Generated by GPT-5-mini| PostGIS | |
|---|---|
| Name | PostGIS |
| Developer | PostgreSQL Global Development Group |
| Released | 2001 |
| Programming language | C, SQL |
| Operating system | Linux, Unix-like, Windows |
| Platform | x86, x86-64, ARM |
| Language | English |
| Genre | Spatial database extender |
| License | GNU General Public License |
PostGIS is an open-source spatial database extender that adds geospatial capabilities to the PostgreSQL object-relational database system. It provides spatial types, indexing, and functions used across enterprise locations, municipal mapping, environmental analysis, and web mapping stacks. Widely adopted by government agencies, scientific institutions, and commercial vendors, it integrates with GIS software, web services, and geospatial tooling.
PostGIS extends PostgreSQL with spatial types and functions compatible with standards from the Open Geospatial Consortium and interoperable with tools such as QGIS, ArcGIS, GeoServer, MapServer, and GDAL. It enables storage and querying of vector geometries and raster data alongside attribute tables used by systems like ESRI, UN-GGIM, and Ordnance Survey. Implementations commonly appear in stacks including Linux, Windows Server, Amazon Web Services, Google Cloud Platform, and Microsoft Azure deployments.
PostGIS offers spatial indexing with R-tree-like structures implemented via GiST and SP-GiST index types, topology models employed by projects like OpenStreetMap, and support for standards such as Simple Features and Well-Known Text. Feature sets include geometry and geography types used by National Aeronautics and Space Administration, European Space Agency, and USGS for remote sensing and cartography. Advanced functions cover distance, area, buffer, intersection, overlay, and reprojection compatible with PROJ and EPSG databases used by Ordnance Survey and IGN.
PostGIS is implemented as a PostgreSQL extension using C APIs and SQL functions, relying on libraries such as GEOS for geometry operations, PROJ for coordinate transformations, and GDAL for raster and format translation. Integration points include PostgreSQL features like MVCC, WAL, and extension management used in projects such as Debian, Ubuntu, Red Hat Enterprise Linux, and CentOS. Packaging and distribution practices tie into Homebrew, APT, RPM, and container ecosystems like Docker and orchestration via Kubernetes.

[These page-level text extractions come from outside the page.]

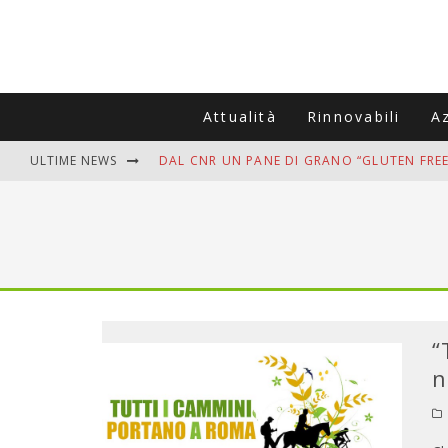
Attualità
Rinnovabili
A
ULTIME NEWS
DAL CNR UN PANE DI GRANO “GLUTEN FREE
VITIGNOITALIA CELEBRA IL 20ESIMO ANNIV
MUTTI ASSUME A OLIVETO CITRA 400 COL
ZANZARE IN VACANZA? I 3 ERRORI PIÙ COM
ADDIO BOLLETTE SALATE? LA NUOVA FRON
“
n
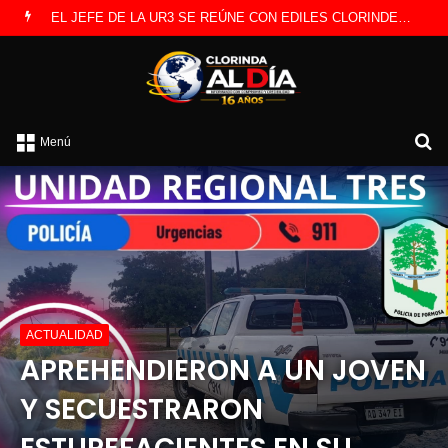
LANZAN INSCRIPCIONES PARA COMPETENCIA DE PESCA EN COSTAS DEL RÍO PARAGUAY
B
Menú
p
ACTUALIDAD
APREHENDIERON A UN JOVEN
Y SECUESTRARON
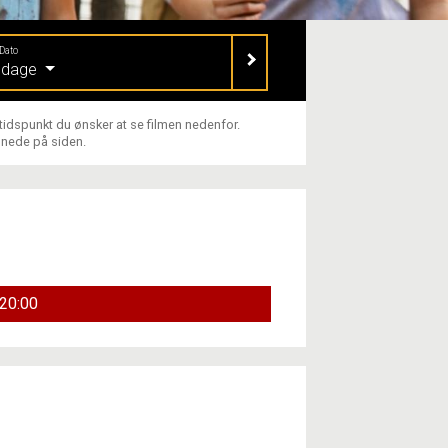
Dato
e dage
 tidspunkt du ønsker at se filmen nedenfor.
 nede på siden.
20:00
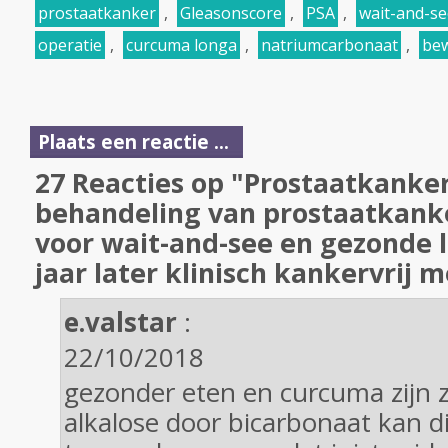
prostaatkanker
,
Gleasonscore
,
PSA
,
wait-and-se
operatie
,
curcuma longa
,
natriumcarbonaat
,
be
Plaats een reactie ...
27 Reacties op "Prostaatkanker
behandeling van prostaatkank
voor wait-and-see en gezonde le
jaar later klinisch kankervrij 
e.valstar
:
22/10/2018
gezonder eten en curcuma zijn z
alkalose door bicarbonaat kan d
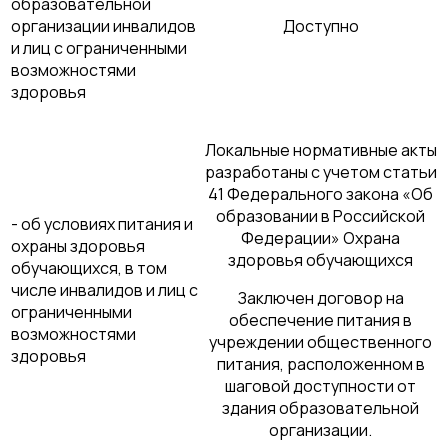
образовательной
организации инвалидов
Доступно
и лиц с ограниченными
возможностями
здоровья
Локальные нормативные акты
разработаны с учетом статьи
41 Федерального закона «Об
образовании в Российской
- об условиях питания и
Федерации» Охрана
охраны здоровья
здоровья обучающихся
обучающихся, в том
числе инвалидов и лиц с
Заключен договор на
ограниченными
обеспечение питания в
возможностями
учреждении общественного
здоровья
питания, расположенном в
шаговой доступности от
здания образовательной
организации.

Supported types include two-dimensional and three-dimensional Point, LineString, Polygon, MultiPoint, MultiLineString, and MultiPolygon conforming to OGC Simple Features; geographic types support calculations on ellipsoids used by agencies like NOAA and NGA. Function categories include spatial relationship predicates inspired by DE-9IM and operations implemented in JTS Topology Suite derivatives, used in projects such as GeoTools and Mapnik. PostGIS provides raster types used by Landsat, Sentinel, and MODIS processing pipelines and supports topology management akin to systems created at Ordnance Survey and Australian Bureau of Statistics.
PostGIS underpins applications ranging from urban planning in municipalities like City of New York and London Borough of Camden to transportation modeling used by Uber, Lyft, and municipal transit agencies. Environmental modeling leverages PostGIS in initiatives by NASA, NOAA, US Fish and Wildlife Service, and WWF for habitat mapping and climate analysis. Utilities and telecom operators such as AT&T and Verizon use PostGIS for asset management; e-commerce and logistics platforms including Amazon and DHL use it for geocoding and routing. Web mapping services combine PostGIS with Leaflet, OpenLayers, Mapbox, and Carto for interactive visualization.
Performance relies on indexing strategies like GiST and SP-GiST, partitioning approaches used in PostgreSQL and cloud-native scaling patterns employed by Amazon RDS, Google Cloud SQL, and Azure Database for PostgreSQL. Large-scale deployments integrate replication features such as Streaming Replication and logical replication used by Heroku and TimescaleDB for time-series integration. Optimization techniques reference query planners and cost models from PostgreSQL core work, parallel query execution researched by PGCon contributors, and tuning approaches described in materials from Percona, EDB, and Crunchy Data.
Development began in the early 2000s with contributions from individuals associated with projects like Refraction Research and organizations aligned with PostgreSQL advocacy. The project evolved alongside standards from the Open Geospatial Consortium and libraries such as GEOS and PROJ. Major milestones include integration into packaging ecosystems maintained by Debian GIS, adoption by mapping platforms like OpenStreetMap and inclusion in commercial distributions offered by Esri partners and vendors such as Boundless Spatial (formerly OpenGeo). The community sustains development through events like FOSS4G, conferences attended by contributors from institutions including University of California, Massachusetts Institute of Technology, Imperial College London, and organizations like OSGeo.